TEXT:
# # # #

Coppins spends considerable time in the book on Rubio, Cruz, Bush and Paul, as well as one contender who has already dropped out (Louisiana Gov. Bobby Jindal) and another who never got in the race (House Speaker Paul Ryan).

However, Donald Trump, who has led the polls and dominated media coverage for the past five months, gets scant attention in the book. (Trump plays the biggest role in a chapter that describes the aftermath of Coppins' February 2014 article about the real estate developer’s decades-long “con” of pretending to run for office). Former neurosurgeon Ben Carson, who has hovered near the top of the Republican pack for months, isn't mentioned once.

Of course, neither Trump nor Carson were considered contenders following the 2012 election or even in the couple of years to follow. Coppins charts the book's genesis back to a Boston ballroom on election night 2012, as President Barack Obama handily beat Mitt Romney, to the disbelief of Republicans trapped in a conservative media bubble. Coppins recalled how one shocked Romney aide pondered whether the party could win another national election if they couldn't beat a presumably weak incumbent like Obama.

Coppins said that while some Republicans considered Obama’s 2008 win a fluke -- the result of a historic, charismatic candidate hypnotizing the electorate with talk of hope and change -- the 2012 election was a reality check. Many in the Republican establishment looked inward and began sizing up how demographic changes and generational views on social issues, such as same-sex marriage, needed to be taken into consideration in hopes of broadening the party's appeal.

In the three years that followed Romney's defeat, Coppins conducted over 300 interviews to find out how the “rising generation of conservative stars" would try to save the party. And he had to make choices given the ballooning Republican field, which swelled this past summer to 17 candidates. Coppins couldn't go deep on every possible contender, he said, or else he'd have been forced to write "an insane 10,000-page book." He said there "was a degree of guesswork that went into deciding" which Republicans to devote his energies to.

# # # #

RECORDED INFORMATION:
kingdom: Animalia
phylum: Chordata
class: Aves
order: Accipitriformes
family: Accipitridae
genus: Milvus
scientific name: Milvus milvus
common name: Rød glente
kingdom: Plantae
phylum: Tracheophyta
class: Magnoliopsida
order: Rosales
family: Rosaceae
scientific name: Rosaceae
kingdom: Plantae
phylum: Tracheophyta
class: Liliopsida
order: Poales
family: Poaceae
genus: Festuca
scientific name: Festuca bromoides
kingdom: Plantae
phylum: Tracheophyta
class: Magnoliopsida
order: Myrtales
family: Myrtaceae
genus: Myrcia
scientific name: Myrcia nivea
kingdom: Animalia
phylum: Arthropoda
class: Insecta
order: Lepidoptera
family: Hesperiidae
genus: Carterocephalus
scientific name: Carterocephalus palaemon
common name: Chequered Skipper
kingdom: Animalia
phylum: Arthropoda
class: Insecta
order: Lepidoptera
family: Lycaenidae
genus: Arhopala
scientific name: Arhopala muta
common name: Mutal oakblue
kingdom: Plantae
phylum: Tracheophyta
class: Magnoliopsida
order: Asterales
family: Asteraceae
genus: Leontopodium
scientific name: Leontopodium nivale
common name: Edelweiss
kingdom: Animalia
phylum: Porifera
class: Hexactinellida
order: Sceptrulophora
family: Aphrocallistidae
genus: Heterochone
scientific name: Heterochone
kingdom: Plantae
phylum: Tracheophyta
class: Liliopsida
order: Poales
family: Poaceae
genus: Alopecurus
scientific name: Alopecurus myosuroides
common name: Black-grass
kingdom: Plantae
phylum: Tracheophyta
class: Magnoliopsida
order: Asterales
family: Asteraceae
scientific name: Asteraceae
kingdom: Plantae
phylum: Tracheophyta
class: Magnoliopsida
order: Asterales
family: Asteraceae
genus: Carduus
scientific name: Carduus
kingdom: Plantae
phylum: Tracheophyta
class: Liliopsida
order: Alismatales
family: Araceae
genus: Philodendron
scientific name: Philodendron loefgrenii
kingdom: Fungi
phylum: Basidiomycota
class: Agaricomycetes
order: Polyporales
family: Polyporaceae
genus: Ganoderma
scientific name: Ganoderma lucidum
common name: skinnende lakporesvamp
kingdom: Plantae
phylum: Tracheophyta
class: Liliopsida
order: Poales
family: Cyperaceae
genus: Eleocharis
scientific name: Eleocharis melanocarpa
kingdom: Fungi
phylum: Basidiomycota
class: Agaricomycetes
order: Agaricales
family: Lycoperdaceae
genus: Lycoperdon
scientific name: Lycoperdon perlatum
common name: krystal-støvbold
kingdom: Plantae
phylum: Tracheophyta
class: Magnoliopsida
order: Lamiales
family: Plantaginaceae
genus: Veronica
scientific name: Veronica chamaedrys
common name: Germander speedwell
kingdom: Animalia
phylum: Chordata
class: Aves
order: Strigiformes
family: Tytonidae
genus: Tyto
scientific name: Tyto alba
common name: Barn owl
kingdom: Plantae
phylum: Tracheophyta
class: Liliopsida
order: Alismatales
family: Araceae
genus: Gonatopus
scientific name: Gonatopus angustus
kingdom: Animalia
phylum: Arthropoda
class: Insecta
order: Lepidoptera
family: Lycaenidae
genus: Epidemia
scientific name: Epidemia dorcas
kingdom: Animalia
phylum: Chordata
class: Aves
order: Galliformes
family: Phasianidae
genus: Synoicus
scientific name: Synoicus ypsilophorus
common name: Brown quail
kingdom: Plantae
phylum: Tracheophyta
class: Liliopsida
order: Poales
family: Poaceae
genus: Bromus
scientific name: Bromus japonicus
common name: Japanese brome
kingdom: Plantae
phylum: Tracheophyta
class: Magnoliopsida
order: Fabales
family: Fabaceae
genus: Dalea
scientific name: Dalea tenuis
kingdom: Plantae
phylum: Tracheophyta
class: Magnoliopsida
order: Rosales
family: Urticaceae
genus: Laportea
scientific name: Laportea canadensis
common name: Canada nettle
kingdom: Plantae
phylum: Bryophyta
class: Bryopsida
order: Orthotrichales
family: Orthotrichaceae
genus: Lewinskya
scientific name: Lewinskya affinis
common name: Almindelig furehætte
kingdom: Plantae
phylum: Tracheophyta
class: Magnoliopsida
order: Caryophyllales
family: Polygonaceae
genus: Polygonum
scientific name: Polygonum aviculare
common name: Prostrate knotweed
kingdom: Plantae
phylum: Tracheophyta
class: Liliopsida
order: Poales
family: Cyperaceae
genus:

# # # #

THE PROBLEM:
Which politicians does the text on Coppins' book say he spends considerable time on in the book? The items aren't needed for this.

YOUR SOLUTION:
- Rubio
- Cruz
- Bush
- Paul
- Bobby Jindal
- Paul Ryan